Getting Started With Forex Trading

Forex trading is the buying and selling of currency pairs on the foreign exchange (FX) market. The main aim is to allow international businesses to convert currency to pay for goods and accept payments. But speculating on whether a currency will fall or rise is a business all by itself.

How you can start off with forex trading and pocket the difference when a currency rises or falls is discussed below. You shouldn’t forget, however, that this is cold hard cash you’ll be putting on the line. If your trades go south, you end up getting burned.

Its best if you start with a demo account and make all the rookie mistakes you want before you start trading for real. Get acquainted with brokers and their spreads, and understand how FX futures and derivatives work. You’ll also need to learn to work with the 24 hour nature of forex trading, since it spans across time zones.

While you’re still demo’ing, try to figure out concepts like leveraging, where you don’t actually buy currencies. Instead, you get an FX contract which allows you to manipulate huge sums with a small investment.

For example, if $1000 gets you a $100,000 contract, you have a leverage of 1:100. With such vast sums in play, tiny fluctuations in currency can add up very fast. You’ll either win big or lose your entire $1000.

Get your feet wet with popular currency pairs.
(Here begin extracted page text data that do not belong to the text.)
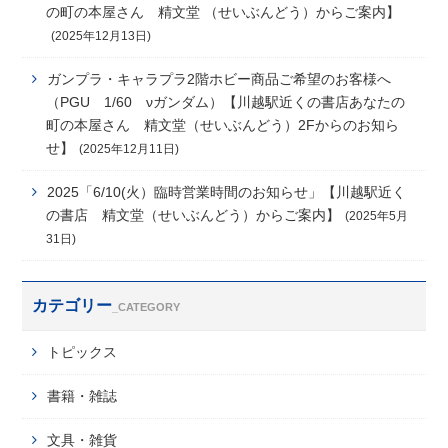
の町の本屋さん 精文堂 （せいぶんどう）からご案内】
(2025年12月13日)
ガンプラ・キャラプラ2階ホビー商品ご希望のお客様へ
（PGU 1/60 νガンダム）【川越駅近くの書店あなたの
町の本屋さん 精文堂（せいぶんどう）2Fからのお知ら
せ】
(2025年12月11日)
2025「6/10(火）臨時営業時間のお知らせ」【川越駅近く
の書店 精文堂（せいぶんどう）からご案内】
(2025年5月
31日)
カテゴリー
_CATEGORY
トピックス
書籍・雑誌
文具・雑貨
The most popular ones are EUR/USD, GBP/USD, USD/JPY, USD/CHF, EUR/JPY and EUR/GBP. It’s also important to find brokers who you can rely on and will not take too big of a spread.

The difference between the actual currency value and what you pay the broker is his spread. Brokers have low spreads for popular currency pairs, such as those mentioned above. This is one more good reason for you to start with the popular pairs.

The popular pairs usually have spreads of 1.5 to 3 pips (pip being the smallest price increment, or percentage in point). For not-so-popular currency pairs, brokers will take a high number of pips which makes it more difficult for you to cross the threshold into profitability.

To maintain a sense of balance and sanity, allocate amounts beforehand and keep track of all your trades in a spreadsheet or use forex trading software. As a new trader, you shouldn’t play with more than 2 or 3% of your budget for each trade. This ensures that even a wipeout on a trade won’t hurt you too bad.

There are two types of forex traders. Some are experts in international geo-politics who understand how, why and when a specific currency fluctuates. Policy and institutional banking experts will typically restrict their forex trading to a few currency pairs they know intricately well.

The second kind is where you pore over real-time forex trading data and try to spot a trend that you can get in on. As with stock markets, brokers have all kinds of tools to help you analyze the data and find something useful. You can make a small fortune with day trades, if you don’t lose your head and base your decisions on hard facts.